### Aufgabenstellung
Setze den Text über die beschleunigten Asylverfahren im Zürcher Bundeszentrum „Juch“ im Anschluss an seinen letzten Satz fort.

### Vorliegender Text
———

Seit Januar 2014 werden im Bundeszentrum „Juch“ in Zürich beschleunigte Asylverfahren erprobt. Ein von den Demokratischen Juristinnen und Juristen Schweiz (DJS) in Auftrag gegebenes Gutachten stellt nun die Verfassungsmässigkeit mehrerer Aspekte des Testverfahrens in Frage, insbesondere hinsichtlich der Garantie eines fairen Verfahrens. Umso brisanter ist dies vor dem Hintergrund der in der Herbstsession 2015 beschlossenen – nochmals verschärften – Überführung der Testphasenverordnung in das revidierte Asylgesetz. Die DJS wehren sich gegen den weiteren Abbau eines wirksamen und fairen Asylverfahrens und lehnen das neue Gesetz ab.

———

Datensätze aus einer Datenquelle
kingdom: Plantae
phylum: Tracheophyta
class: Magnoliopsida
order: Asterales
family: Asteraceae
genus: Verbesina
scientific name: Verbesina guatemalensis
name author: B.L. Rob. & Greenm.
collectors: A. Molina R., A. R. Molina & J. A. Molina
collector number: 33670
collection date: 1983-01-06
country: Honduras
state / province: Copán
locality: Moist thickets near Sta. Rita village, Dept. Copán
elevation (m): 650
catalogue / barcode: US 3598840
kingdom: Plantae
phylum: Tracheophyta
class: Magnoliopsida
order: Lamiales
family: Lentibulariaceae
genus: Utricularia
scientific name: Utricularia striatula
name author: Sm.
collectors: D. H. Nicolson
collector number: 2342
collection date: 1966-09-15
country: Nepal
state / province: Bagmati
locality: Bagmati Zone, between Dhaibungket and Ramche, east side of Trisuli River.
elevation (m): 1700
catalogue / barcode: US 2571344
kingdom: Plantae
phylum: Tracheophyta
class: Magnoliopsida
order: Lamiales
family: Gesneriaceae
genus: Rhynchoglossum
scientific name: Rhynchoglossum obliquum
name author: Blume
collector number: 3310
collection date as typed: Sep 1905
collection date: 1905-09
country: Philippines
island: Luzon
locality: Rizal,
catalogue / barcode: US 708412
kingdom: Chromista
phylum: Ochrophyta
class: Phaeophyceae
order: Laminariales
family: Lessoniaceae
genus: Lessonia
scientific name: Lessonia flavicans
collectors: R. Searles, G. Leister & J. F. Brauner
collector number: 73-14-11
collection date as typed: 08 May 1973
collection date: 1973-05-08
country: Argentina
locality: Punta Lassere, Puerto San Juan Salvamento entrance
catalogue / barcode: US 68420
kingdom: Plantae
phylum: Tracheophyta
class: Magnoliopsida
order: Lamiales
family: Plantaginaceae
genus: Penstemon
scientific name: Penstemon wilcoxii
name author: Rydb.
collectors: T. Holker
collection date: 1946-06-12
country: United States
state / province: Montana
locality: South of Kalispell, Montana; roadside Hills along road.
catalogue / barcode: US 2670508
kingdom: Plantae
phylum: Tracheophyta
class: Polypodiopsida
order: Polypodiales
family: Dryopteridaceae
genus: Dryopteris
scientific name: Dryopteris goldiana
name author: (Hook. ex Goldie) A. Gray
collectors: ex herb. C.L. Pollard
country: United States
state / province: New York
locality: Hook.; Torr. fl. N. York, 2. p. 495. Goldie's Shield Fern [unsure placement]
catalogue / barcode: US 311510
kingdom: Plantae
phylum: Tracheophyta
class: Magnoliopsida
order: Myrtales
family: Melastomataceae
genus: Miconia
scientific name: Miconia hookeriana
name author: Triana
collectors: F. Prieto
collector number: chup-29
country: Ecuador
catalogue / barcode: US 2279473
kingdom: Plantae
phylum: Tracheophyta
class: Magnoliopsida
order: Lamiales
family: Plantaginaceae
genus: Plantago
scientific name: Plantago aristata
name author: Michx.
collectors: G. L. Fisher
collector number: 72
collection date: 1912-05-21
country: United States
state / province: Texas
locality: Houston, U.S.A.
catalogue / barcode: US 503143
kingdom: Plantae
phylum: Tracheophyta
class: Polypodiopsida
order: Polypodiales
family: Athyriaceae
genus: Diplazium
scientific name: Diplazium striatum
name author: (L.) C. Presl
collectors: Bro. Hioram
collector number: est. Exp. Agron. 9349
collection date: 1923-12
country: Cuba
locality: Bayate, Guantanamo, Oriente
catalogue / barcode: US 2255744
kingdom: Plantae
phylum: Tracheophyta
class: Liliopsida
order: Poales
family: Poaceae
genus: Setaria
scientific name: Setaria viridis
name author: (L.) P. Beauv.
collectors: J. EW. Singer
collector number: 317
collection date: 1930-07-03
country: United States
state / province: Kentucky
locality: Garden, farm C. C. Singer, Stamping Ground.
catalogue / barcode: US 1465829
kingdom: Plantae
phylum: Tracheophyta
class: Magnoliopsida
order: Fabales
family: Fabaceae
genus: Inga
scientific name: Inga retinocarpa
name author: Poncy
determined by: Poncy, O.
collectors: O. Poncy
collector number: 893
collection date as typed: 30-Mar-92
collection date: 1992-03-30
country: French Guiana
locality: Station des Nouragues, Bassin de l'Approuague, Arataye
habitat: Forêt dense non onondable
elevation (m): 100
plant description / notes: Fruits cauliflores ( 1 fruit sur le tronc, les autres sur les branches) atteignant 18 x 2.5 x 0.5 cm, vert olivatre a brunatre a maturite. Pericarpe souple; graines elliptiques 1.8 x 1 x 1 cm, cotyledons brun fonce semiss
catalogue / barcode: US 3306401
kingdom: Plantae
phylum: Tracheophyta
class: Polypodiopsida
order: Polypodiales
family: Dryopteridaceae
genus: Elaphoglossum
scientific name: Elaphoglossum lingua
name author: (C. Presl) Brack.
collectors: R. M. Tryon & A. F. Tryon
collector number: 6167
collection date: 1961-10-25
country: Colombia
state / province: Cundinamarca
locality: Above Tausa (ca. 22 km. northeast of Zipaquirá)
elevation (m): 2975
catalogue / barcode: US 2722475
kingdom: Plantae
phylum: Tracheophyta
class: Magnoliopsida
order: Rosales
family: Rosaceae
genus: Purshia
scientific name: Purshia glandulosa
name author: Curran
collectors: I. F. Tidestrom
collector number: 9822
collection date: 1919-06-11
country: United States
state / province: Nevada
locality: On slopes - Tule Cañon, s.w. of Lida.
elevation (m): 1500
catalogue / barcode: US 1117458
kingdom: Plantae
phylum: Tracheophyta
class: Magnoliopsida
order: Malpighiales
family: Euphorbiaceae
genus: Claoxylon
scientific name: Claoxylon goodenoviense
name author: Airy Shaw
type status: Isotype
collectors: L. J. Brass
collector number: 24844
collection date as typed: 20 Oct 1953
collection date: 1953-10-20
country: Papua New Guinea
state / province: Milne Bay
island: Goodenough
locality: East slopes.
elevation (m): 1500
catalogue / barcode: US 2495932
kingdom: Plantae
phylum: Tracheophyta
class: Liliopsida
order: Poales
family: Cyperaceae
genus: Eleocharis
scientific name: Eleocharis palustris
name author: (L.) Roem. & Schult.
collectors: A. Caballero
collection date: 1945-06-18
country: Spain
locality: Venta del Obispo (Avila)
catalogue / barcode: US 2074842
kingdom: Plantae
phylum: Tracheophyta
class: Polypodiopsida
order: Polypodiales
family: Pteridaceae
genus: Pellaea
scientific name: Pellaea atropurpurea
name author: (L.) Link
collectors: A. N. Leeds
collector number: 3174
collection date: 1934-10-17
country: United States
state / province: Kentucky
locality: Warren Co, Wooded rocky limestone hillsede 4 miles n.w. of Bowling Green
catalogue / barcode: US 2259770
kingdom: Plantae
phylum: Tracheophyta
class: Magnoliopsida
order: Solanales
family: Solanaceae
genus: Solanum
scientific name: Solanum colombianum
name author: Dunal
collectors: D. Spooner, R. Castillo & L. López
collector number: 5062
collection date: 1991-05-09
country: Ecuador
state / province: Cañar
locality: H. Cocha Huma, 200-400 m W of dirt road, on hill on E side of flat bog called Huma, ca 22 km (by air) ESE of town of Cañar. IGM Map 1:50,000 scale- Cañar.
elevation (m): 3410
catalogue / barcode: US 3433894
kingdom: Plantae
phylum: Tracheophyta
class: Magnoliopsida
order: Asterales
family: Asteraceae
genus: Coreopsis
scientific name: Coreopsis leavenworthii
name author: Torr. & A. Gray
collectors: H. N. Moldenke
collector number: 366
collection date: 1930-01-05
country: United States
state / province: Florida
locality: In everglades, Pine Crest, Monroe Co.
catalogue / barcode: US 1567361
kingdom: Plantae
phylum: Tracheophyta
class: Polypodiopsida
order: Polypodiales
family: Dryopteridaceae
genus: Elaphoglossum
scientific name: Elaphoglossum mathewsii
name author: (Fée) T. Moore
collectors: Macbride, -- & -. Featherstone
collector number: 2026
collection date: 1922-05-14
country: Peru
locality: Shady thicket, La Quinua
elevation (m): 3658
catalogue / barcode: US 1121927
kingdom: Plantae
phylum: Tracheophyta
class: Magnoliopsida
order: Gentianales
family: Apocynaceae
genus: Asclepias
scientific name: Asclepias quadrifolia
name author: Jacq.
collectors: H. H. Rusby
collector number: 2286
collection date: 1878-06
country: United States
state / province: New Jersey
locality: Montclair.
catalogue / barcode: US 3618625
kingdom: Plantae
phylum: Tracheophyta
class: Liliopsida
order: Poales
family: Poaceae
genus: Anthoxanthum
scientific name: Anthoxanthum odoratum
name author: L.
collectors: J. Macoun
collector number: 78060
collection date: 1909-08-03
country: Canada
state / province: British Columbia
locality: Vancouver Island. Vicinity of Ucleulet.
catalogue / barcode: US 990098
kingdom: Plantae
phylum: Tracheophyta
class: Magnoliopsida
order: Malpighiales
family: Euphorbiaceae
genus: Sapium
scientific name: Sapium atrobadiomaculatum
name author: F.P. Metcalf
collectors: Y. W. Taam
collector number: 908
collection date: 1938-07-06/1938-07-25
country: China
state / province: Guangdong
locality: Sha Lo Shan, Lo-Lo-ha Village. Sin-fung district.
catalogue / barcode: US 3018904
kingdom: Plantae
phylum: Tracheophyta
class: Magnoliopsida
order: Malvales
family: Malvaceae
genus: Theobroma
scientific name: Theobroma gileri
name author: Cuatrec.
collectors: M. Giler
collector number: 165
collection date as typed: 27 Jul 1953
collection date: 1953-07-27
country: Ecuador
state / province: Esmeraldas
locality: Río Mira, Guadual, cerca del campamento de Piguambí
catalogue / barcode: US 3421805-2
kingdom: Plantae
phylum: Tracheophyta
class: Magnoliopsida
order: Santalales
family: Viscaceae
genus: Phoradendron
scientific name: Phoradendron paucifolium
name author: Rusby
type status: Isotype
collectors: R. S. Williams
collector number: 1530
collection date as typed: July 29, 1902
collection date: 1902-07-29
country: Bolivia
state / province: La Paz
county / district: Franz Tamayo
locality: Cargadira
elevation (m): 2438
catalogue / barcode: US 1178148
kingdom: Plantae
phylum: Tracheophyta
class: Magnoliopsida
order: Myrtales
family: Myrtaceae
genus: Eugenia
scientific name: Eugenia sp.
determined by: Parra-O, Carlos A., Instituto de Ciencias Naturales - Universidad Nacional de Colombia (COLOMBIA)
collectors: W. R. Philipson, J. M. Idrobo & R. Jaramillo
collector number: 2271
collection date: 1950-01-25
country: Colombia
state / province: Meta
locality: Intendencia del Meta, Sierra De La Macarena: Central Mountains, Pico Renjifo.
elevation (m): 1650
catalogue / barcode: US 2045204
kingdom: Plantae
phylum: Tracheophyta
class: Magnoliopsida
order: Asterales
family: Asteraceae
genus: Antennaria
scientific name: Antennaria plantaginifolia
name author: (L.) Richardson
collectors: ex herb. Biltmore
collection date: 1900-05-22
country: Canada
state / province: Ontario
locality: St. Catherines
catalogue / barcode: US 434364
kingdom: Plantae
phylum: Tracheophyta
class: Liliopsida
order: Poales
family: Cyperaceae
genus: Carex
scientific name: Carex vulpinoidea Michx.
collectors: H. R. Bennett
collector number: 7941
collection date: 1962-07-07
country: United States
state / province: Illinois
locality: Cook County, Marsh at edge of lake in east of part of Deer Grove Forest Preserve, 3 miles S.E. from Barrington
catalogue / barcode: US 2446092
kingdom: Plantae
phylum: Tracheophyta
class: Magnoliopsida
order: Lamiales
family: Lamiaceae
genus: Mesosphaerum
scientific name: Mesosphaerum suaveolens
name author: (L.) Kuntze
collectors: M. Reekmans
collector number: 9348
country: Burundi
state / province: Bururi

———

### Gelöste Aufgabe
Gutachten kritisiert beschleunigte Asylverfahren

Am 28. September 2012 wurde in einem dringlichen Bundesgesetz dem Bundesrat die Kompetenz übertragen, zur Beurteilung neuer Verfahrensabläufe die Verfahrensordnung zum Asylrecht auf Verordnungsstufe (sog. Testphasenverordnung) zu regeln und zu diesem Zweck vom Asyl- und Ausländergesetz abzuweichen. Ein von den DJS bei der renommierten Migrationsrechtsexpertin Martina Caroni, Professorin an der Universität Luzern, in Auftrag gegebenes Gutachten stellt nun die Verfassungsmässigkeit mehrerer Aspekte des Testverfahrens in Frage, insbesondere hinsichtlich der Garantie eines fairen Verfahrens. Die bereit gestellte Rechtsvertretung vermag in dieser Ausgestaltung die Einschränkung der verfassungsmässigen Verfahrensrechte nicht hinreichend zu kompensieren. Das Gutachten widerspricht damit den Resultaten der externen Evaluation, die eine positive Zwischenbilanz zogen. Das Gutachten wurde heute auf der Website der DJS publiziert (www.djs-jds.ch).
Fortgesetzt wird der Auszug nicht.